DNA Length Could Predict How Long Heart Attack or Stroke Patients Have to Live
The length of DNA strands could be used to predict how long heart disease patients have to live, according to a new study.
Heart disease claims around 600,000 lives a year and is the leading cause of death in the United Sates, according to the latest statistics from the U.S. Centers for Disease Control and Prevention.
After studying the DNA of more than 3,500 heart attack and stroke patients, scientists from the Intermountain Heart Institute at Intermountain Medical Center in Salt Lake City found that life expectancy of patients with heart disease could be predicted by measuring telomere length. They found that the longer the patient's telomeres, the greater the chance of living a longer life, according to the new study presented Saturday, March 9, at the American College of Cardiology's Annual Scientific Session in San Francisco.
Telomeres are caps located on the ends of chromosomes. They protect chromosomes from becoming damaged or from fusing with neighboring chromosomes. Each time a cell replicates, the telomeres become shorter. Consequently, as people age, their telomeres get shorter and shorter until the cell is no longer able to divide. Previous studies have linked shortened telomeres to age-related diseases like heart disease and cancer as well as exposure to oxidative damage caused by stress, smoking, air pollution and other conditions associated with faster biologic aging.
"Chromosomes by their nature get shorter as we get older," researcher Dr. John Carlquist, director of the Intermountain Heart Institute Genetics Lab, said in a statement.

#### [DIRECTIONS]
A) In the article on telomere length and heart disease, how many heart attack and stroke patients had their DNA studied?
B) Extend the article on telomere length and heart disease, starting right after its final sentence.

#### [EXTRACTED DATA]
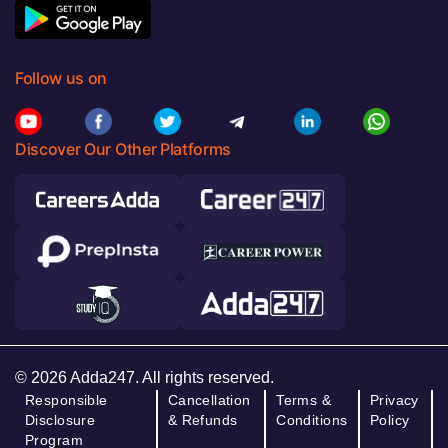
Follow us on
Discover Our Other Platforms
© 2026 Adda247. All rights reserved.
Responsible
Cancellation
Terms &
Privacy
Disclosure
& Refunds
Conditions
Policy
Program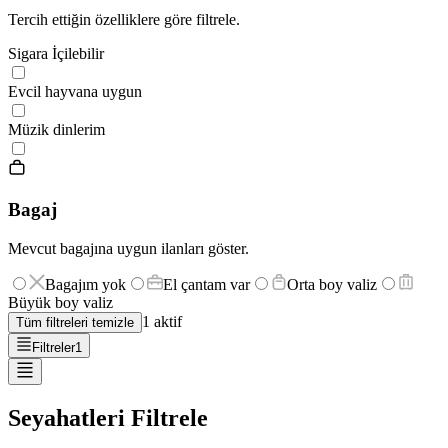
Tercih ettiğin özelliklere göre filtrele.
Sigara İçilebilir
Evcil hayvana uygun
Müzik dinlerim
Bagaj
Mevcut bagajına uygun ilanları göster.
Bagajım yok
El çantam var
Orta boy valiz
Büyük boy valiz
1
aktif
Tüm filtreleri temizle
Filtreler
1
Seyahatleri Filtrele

...

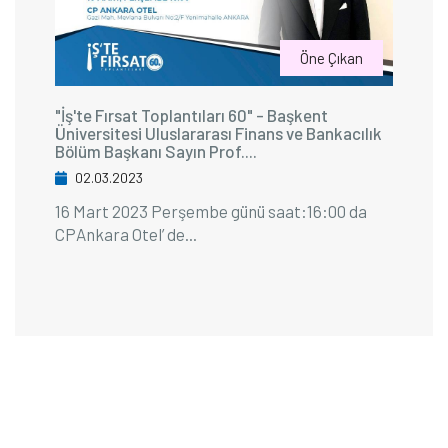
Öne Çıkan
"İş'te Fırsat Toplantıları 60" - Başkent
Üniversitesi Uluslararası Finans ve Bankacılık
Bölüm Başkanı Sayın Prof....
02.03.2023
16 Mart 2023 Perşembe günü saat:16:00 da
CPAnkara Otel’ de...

* * *

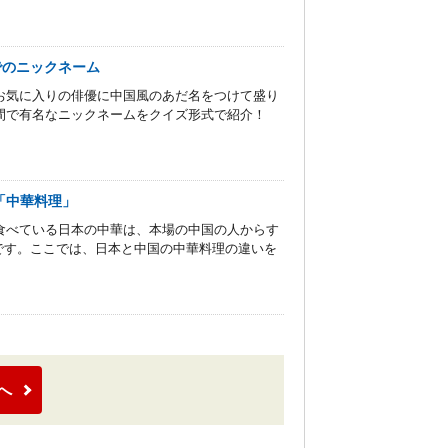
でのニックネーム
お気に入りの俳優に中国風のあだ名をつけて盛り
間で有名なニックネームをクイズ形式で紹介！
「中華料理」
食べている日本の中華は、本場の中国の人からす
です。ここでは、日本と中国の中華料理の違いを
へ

#### [ANSWERS BELOW]
A) More than 3,500.

B)
"Once they become too short, they no longer function properly, signaling the end of life for the cell. And when cells reach this stage, the patient's risk for age-associated diseases increases dramatically," he explained.
After adjusting for age, Carlquist and his team found that patients with longer telomeres liver longer, suggesting that telomere length is more than just a measure of age and may also indicate the probability of survival.
"Longer telomere length directly correlate with the likelihood for a longer life -- even for patients with heart disease," Carlquist added.
Based on the latest findings, researchers believe telomere length could potentially be used to measure the effectiveness of heart care treatment.
"We can already test cholesterol and blood pressure of a patient to see how treatment is working, but this could give us a deeper view into how the treatment is affecting the body and whether or not the treatment is working," Carlquist explained.